((

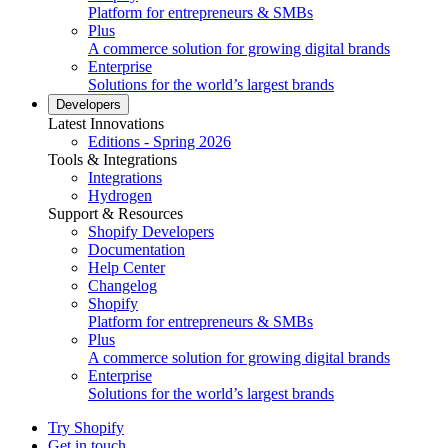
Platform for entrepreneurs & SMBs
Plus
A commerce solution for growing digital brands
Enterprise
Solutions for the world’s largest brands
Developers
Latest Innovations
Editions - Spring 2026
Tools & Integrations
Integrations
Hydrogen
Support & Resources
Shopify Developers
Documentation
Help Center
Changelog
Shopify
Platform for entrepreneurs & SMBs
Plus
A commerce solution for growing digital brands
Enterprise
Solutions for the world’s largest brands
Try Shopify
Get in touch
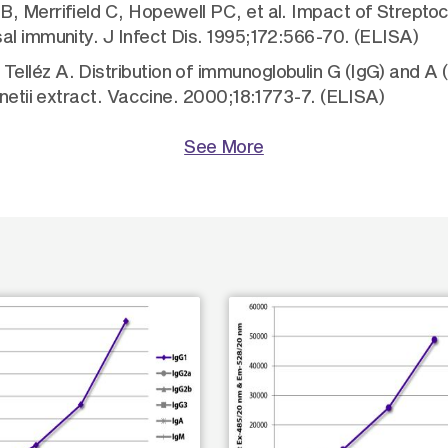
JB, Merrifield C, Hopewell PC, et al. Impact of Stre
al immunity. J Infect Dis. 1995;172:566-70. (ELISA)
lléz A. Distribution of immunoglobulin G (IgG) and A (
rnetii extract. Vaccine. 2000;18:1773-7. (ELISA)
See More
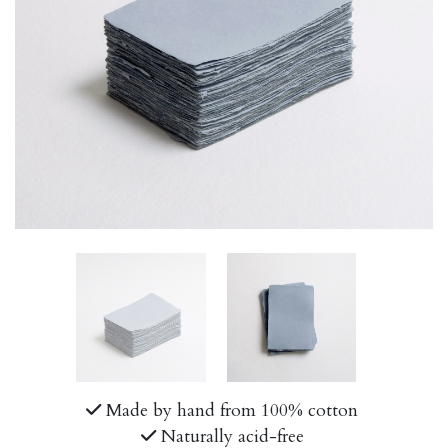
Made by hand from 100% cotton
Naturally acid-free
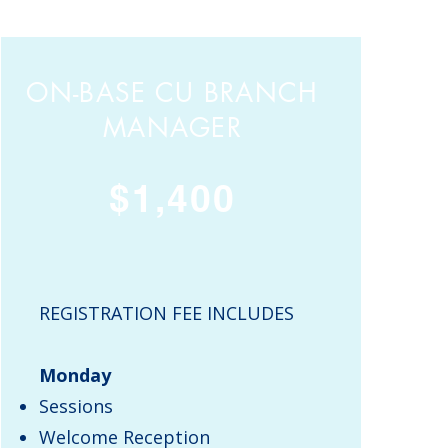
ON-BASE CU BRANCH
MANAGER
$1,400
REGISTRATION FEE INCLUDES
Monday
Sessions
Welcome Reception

))
((

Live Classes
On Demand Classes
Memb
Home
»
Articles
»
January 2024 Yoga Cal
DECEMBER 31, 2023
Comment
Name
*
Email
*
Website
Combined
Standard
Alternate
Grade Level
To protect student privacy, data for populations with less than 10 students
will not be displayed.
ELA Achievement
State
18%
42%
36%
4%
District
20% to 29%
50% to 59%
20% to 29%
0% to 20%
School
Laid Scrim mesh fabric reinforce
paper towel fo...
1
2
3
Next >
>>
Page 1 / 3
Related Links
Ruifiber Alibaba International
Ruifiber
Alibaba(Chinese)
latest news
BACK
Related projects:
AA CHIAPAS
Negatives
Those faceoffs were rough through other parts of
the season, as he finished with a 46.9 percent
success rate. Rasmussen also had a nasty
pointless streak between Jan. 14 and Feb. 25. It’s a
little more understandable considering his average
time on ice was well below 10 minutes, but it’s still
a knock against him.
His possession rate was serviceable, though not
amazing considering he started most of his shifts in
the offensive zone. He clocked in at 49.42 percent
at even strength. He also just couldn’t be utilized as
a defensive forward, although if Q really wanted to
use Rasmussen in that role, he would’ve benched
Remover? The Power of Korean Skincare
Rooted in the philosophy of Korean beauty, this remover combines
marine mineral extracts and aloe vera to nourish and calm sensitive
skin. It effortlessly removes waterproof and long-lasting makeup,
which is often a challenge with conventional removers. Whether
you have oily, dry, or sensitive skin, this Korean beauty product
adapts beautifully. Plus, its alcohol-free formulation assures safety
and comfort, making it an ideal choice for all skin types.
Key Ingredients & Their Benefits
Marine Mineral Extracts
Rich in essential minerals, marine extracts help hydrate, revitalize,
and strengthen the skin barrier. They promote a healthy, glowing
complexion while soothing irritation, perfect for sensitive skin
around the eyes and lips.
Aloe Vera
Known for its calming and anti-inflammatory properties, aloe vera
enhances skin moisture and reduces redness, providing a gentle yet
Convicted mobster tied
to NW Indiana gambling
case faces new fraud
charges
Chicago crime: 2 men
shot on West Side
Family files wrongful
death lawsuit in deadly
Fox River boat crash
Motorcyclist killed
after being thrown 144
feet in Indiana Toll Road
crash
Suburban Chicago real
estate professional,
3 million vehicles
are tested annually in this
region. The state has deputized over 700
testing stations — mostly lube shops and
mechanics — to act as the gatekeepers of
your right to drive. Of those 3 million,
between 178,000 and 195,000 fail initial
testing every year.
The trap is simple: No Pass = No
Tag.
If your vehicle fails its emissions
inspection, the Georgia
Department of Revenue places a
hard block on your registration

))

_DIRECTIVE_
Send back exactly the lines of the listing above starting at the one with "Ruifiber Alibaba International" and ending at the one with "success rate. Rasmussen also had a nasty", inclusive, and no others.

_TASK RESULT_
Ruifiber Alibaba International
Ruifiber
Alibaba(Chinese)
latest news
BACK
Related projects:
AA CHIAPAS
Negatives
Those faceoffs were rough through other parts of
the season, as he finished with a 46.9 percent
success rate. Rasmussen also had a nasty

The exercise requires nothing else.